Let us ballpark this. I think publicly traded stocks total profits are something like $1200 billion very roughly. This is at a profit margin of about 10%. Say profit margins drop by 2.5% that is about $300 billion or before tax about $400 billion. This amount would go to either consumers via lower prices or to employees via higher compensation or higher costs of raw materials. Let us assume all this goes to either higher compensation or to raw materials for simplicity. I would think of this about 25% would easily go to foreign exporters/subsidiaries as either compensation or raw materials. So at most we have $300 billion in additional money in the hands of consumers. Does this give enough of a boost to bank's profits, given that non-financial businesses that are major customers of banks have lost about $400 billion in pretax earning power?

 

Vinod

 

Hire 6 million people and pay them $50k each.

 

That's $300 billion.

 

Nice dent in the unemployment rate.  What drives bank consumer losses BTW?

 

Hire them?
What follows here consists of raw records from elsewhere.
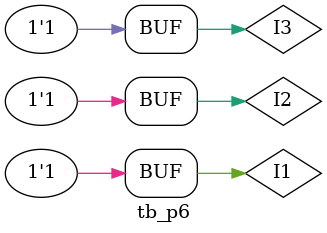
<source format=v>
module tb_p6();
	
	reg I1, I2, I3;
	wire O1, O2;
	
	p6 UUT (O1, O2, I1, I2, I3);
	initial
		begin //changing inputs
			I3 = 1'b0;
			I2 = 1'b0;
			I1 = 1'b0;
			#10;
			
			I3 = 1'b0;
			I2 = 1'b0;
			I1 = 1'b1;
			#10;
			
			I3 = 1'b0;
			I2 = 1'b1;
			I1 = 1'b0;
			#10;
			
			I3 = 1'b0;
			I2 = 1'b1;
			I1 = 1'b1;
			#10;
			
			I3 = 1'b1;
			I2 = 1'b0;
			I1 = 1'b0;
			#10;
			
			I3 = 1'b1;
			I2 = 1'b0;
			I1 = 1'b1;
			#10;
			
			I3 = 1'b1;
			I2 = 1'b1;
			I1 = 1'b0;
			#10;
			
			I3 = 1'b1;
			I2 = 1'b1;
			I1 = 1'b1;
			#10;
		end
		
		initial
		begin
			$monitor("I3 = %b, I2 = %b, I1 = %b, O1 = %b, O2 = %b, time = %t \n", I3, I2, I1, O1, O2, $time);
		end
endmodule

</source>
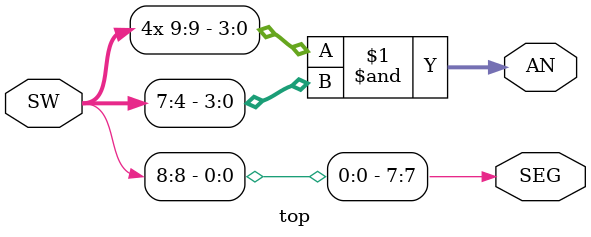
<source format=v>
`timescale 1ns / 1ps

module top(
    input [9:0] SW,
    output [7:0] SEG,
    output [3:0] AN
    );
    
    assign AN = {4{SW[9]}} & SW[7:4];
    assign SEG[7] = SW[8];
    // fill sth. here
    
endmodule

</source>
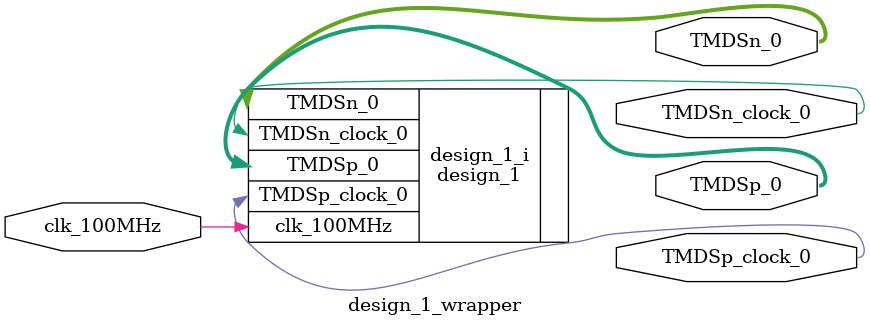
<source format=v>
`timescale 1 ps / 1 ps

module design_1_wrapper
   (TMDSn_0,
    TMDSn_clock_0,
    TMDSp_0,
    TMDSp_clock_0,
    clk_100MHz);
  output [2:0]TMDSn_0;
  output TMDSn_clock_0;
  output [2:0]TMDSp_0;
  output TMDSp_clock_0;
  input clk_100MHz;

  wire [2:0]TMDSn_0;
  wire TMDSn_clock_0;
  wire [2:0]TMDSp_0;
  wire TMDSp_clock_0;
  wire clk_100MHz;

  design_1 design_1_i
       (.TMDSn_0(TMDSn_0),
        .TMDSn_clock_0(TMDSn_clock_0),
        .TMDSp_0(TMDSp_0),
        .TMDSp_clock_0(TMDSp_clock_0),
        .clk_100MHz(clk_100MHz));
endmodule

</source>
For something productive?  Don't bet on the government doing something productive. 

 

On the other hand, a $300B cut in the most regressive tax of all, the employment security tax, paid by both individuals and employers would stimulate hiring in 1001 productive (translation profitable) ways.  The unemployment rate would soon come down to normal as increased profits by the forgotten engine of the  economy, the small businessperson,would bring into the workforce less desirable workers that big businesses won't hire.  Then, GDP would increase sharply as it has not with handouts.

 

It's been a long time since January, but I believe I was referring to private sector, not government hiring.

 

The discussion was of what would happen if profit margins came down due to competition from upstart competitors.  I was reasoning that if the upstart competitors hired workers and research labs/factories, etc...  well then it would translate to wages/hiring, GDP growth, etc...

 

Translation:  instead of one company employing 1,000 workers enjoying fat profits without competition, there might be a second or third company each with 1,000 workers slaving away attempting to steal market share.  Profit margins fall due to competition, but people are getting back to work too.

 

So when will the hiring boom happen?  Don't people keep forecasting that competition will take away the fat profit margins?  Mechanically, how does that happen if not from new competitors?